Wednesday morning my wife Meg’s car wouldn’t start. I won’t go through all the details, but on
Wednesday night, after a full day of bicycling to work and shuffling our other
car on trips to and from school and to the store and to a soccer game, after
three visits from Triple A that left us with no solution, only a statement that
the battery they sold us last year was not the problem and a “drain was
detected,” and we shouldn’t call them anymore, I finished washing the dishes
and went to find Meg. She was folding
laundry. We commiserated with each other
about how stressful car problems can be.
Neither of us is particularly mechanical, so when something more serious
than a flat tire goes wrong with the car, we are both kind of powerless. Meg said, “I realized I was feeling
helpless, so I thought it might make me feel better to take on a task I could handle. I decided I could do something about that
pile of clean laundry.”
That struck me as a wise thing to have done. It’s something that the ideal wife depicted
in today’s lesson from the Book of Proverbs might have said. The theme of Proverbs is wisdom, and the
wisdom that it offers begins with the acknowledgement of God, and so we might
imagine it is something mystical or esoteric.
But it’s not. It’s practical. It is wisdom that applies to daily life and worldly
affairs. It is related to the idea of
creation, for it is through Wisdom that God did his work in fashioning the
world. The ordered structure of the
universe, and its natural and moral laws, are the domain of wisdom. The one who learns wisdom carries on God’s
work of establishing a good world, a world of beauty and justice, prosperity
and culture. And the one who fears God
knows that the commandments of wisdom are the cornerstone of the good life. It is wisdom that gives the necessary
temperament to seek such a life, and wisdom who directs the effort, and who blesses
the results. One who lives such a life
becomes a blessing for others.
···
_EXERCISE_
Transcribe the passage of the reflection on wisdom between "But it’s not." and "blessing for others.", inclusive.

(Stored data entries)
···
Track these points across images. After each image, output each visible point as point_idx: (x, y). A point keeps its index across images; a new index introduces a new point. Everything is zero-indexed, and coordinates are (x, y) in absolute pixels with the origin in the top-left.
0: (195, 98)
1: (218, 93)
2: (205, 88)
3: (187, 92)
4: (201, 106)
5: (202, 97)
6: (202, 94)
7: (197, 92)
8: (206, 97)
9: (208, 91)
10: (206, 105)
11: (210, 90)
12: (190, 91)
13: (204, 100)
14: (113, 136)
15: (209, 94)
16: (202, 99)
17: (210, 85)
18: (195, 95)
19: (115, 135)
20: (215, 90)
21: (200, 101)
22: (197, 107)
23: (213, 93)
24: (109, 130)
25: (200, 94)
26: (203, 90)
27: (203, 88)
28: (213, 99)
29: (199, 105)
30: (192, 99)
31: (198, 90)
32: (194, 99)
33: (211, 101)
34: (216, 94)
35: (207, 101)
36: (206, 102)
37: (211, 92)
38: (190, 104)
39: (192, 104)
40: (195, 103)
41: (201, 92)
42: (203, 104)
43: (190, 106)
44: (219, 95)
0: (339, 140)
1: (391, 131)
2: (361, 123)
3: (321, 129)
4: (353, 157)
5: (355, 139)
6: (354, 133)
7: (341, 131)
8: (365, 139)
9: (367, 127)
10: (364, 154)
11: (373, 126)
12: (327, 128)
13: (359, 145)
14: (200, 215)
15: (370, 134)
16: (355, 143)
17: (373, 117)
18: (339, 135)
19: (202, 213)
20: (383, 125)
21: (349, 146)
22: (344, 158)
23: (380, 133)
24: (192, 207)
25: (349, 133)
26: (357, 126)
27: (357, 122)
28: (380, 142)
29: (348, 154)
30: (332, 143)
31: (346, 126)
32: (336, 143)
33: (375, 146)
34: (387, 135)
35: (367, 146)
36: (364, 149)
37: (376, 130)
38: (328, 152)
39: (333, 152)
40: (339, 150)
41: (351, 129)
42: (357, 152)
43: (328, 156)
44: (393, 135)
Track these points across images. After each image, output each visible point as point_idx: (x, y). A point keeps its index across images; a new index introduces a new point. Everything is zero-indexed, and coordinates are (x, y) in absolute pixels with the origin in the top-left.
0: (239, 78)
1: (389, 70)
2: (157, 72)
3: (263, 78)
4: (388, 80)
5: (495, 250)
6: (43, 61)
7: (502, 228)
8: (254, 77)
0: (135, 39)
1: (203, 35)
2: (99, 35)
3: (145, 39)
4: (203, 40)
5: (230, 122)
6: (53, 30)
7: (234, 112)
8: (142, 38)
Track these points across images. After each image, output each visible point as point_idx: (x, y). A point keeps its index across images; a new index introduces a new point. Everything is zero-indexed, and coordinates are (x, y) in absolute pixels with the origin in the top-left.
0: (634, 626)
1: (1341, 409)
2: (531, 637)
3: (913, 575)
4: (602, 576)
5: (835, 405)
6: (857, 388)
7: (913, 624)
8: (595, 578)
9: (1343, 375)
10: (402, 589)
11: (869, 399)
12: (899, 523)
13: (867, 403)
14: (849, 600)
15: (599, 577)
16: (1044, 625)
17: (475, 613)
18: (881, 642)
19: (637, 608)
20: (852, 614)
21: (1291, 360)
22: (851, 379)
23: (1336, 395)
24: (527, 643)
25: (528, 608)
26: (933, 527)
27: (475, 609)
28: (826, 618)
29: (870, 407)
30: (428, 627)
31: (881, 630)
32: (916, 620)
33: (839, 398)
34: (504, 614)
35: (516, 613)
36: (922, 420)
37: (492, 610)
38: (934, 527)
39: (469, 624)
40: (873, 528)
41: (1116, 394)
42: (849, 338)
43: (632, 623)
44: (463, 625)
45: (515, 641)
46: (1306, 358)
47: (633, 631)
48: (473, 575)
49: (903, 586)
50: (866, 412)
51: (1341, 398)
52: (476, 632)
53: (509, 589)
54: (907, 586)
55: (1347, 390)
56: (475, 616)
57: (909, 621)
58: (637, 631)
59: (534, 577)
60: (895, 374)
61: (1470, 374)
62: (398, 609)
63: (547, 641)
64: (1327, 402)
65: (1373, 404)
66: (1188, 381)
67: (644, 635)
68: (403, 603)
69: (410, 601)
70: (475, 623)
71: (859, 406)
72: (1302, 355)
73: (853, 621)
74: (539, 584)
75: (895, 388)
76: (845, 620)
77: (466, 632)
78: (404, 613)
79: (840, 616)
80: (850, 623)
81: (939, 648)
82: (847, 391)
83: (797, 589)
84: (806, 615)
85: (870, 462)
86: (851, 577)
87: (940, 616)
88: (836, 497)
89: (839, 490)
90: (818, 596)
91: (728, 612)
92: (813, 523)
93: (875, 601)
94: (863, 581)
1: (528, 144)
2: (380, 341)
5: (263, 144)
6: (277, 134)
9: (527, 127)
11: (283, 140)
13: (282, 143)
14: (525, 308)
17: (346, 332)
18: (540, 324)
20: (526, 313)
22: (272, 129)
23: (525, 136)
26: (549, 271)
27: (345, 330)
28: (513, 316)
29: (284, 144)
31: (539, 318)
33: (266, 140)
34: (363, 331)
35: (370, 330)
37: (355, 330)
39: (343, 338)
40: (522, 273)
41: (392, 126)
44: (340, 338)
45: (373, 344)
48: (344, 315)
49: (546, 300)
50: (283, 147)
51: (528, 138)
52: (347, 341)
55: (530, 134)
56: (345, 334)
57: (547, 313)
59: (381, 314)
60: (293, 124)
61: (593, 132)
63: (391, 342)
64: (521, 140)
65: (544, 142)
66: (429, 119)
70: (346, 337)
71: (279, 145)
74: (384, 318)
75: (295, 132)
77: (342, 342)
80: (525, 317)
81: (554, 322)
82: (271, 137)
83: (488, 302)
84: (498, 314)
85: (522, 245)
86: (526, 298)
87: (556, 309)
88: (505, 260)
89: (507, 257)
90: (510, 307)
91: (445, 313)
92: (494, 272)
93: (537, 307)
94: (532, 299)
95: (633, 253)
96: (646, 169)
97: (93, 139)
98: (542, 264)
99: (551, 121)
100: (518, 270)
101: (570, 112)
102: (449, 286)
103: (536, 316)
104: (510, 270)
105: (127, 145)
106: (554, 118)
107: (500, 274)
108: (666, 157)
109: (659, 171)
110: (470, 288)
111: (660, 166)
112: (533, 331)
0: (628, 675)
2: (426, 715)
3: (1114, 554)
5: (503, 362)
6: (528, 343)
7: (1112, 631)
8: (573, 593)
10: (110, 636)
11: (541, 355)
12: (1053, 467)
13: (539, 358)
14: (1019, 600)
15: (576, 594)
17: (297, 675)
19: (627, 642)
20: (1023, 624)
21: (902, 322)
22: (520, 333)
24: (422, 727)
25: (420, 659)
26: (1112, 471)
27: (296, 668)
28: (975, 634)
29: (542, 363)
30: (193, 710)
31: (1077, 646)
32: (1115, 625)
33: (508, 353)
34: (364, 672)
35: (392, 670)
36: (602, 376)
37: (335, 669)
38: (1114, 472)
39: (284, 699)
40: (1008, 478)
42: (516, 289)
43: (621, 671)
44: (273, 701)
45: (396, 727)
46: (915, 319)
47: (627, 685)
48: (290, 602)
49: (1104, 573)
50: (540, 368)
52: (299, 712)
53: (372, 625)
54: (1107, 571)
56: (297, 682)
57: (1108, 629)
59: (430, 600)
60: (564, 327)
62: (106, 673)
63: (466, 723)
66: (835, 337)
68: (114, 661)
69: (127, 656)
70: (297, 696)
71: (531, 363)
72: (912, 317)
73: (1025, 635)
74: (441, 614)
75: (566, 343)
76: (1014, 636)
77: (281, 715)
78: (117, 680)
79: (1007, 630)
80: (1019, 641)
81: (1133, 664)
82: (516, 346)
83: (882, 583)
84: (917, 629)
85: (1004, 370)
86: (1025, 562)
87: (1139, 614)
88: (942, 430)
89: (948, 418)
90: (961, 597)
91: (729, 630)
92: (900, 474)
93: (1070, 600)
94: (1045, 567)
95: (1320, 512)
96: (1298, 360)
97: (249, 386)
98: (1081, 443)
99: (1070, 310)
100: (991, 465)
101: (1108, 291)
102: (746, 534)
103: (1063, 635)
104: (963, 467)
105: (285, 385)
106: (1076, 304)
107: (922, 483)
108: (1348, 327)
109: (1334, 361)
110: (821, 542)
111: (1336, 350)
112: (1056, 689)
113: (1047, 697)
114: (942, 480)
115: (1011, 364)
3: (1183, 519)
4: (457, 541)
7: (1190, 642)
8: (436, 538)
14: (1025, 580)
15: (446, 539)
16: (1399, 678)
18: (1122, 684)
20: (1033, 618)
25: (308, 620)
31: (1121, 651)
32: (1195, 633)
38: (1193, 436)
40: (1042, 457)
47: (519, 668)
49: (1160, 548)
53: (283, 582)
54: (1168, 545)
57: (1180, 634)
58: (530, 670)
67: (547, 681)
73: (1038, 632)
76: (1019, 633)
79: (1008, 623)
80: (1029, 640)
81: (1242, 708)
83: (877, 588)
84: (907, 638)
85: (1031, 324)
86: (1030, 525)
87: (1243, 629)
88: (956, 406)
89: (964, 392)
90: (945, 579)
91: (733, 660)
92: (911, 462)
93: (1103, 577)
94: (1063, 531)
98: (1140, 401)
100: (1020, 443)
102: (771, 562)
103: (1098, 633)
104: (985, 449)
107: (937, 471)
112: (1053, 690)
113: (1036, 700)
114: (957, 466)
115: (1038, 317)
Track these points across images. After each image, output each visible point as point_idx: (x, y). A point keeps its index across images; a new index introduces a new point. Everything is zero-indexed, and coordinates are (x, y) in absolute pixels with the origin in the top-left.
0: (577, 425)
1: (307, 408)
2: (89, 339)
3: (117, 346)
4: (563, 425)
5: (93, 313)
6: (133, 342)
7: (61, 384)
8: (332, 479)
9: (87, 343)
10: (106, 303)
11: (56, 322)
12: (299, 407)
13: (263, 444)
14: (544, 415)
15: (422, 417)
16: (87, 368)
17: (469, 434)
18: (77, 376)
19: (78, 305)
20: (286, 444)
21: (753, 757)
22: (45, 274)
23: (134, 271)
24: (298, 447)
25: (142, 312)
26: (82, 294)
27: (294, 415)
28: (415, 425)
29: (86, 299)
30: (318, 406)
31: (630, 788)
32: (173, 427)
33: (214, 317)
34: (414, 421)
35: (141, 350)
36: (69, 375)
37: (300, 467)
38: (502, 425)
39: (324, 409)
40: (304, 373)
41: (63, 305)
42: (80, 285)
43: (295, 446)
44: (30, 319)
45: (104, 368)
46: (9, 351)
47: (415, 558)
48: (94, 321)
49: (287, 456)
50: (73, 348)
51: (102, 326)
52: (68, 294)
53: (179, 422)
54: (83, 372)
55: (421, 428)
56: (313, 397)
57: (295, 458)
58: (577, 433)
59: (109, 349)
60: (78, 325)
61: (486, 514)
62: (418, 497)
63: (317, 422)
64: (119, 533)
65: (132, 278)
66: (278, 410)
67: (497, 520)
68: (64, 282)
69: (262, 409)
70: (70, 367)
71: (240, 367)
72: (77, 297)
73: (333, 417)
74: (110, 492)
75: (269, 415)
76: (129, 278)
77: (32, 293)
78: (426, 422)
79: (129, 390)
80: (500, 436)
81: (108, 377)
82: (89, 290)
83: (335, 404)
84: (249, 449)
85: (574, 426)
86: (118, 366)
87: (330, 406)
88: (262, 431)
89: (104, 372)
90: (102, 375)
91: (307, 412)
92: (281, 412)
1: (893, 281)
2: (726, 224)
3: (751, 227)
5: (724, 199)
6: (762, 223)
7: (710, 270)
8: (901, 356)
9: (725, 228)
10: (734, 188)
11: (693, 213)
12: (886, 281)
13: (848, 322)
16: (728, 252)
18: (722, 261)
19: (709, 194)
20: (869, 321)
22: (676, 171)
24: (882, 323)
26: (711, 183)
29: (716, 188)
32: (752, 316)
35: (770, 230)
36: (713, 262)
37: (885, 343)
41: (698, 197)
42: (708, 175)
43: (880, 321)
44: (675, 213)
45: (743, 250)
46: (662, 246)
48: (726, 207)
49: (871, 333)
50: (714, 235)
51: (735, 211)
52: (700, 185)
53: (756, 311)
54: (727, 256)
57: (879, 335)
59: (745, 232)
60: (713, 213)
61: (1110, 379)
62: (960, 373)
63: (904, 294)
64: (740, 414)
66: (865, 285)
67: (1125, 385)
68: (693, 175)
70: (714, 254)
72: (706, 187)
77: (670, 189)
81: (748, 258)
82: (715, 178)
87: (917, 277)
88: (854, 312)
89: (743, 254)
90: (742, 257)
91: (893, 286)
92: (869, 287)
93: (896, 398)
···
_SOLUTION TO THIS PROBLEM_
But it’s not. It’s practical. It is wisdom that applies to daily life and worldly
affairs. It is related to the idea of
creation, for it is through Wisdom that God did his work in fashioning the
world. The ordered structure of the
universe, and its natural and moral laws, are the domain of wisdom. The one who learns wisdom carries on God’s
work of establishing a good world, a world of beauty and justice, prosperity
and culture. And the one who fears God
knows that the commandments of wisdom are the cornerstone of the good life. It is wisdom that gives the necessary
temperament to seek such a life, and wisdom who directs the effort, and who blesses
the results. One who lives such a life
becomes a blessing for others.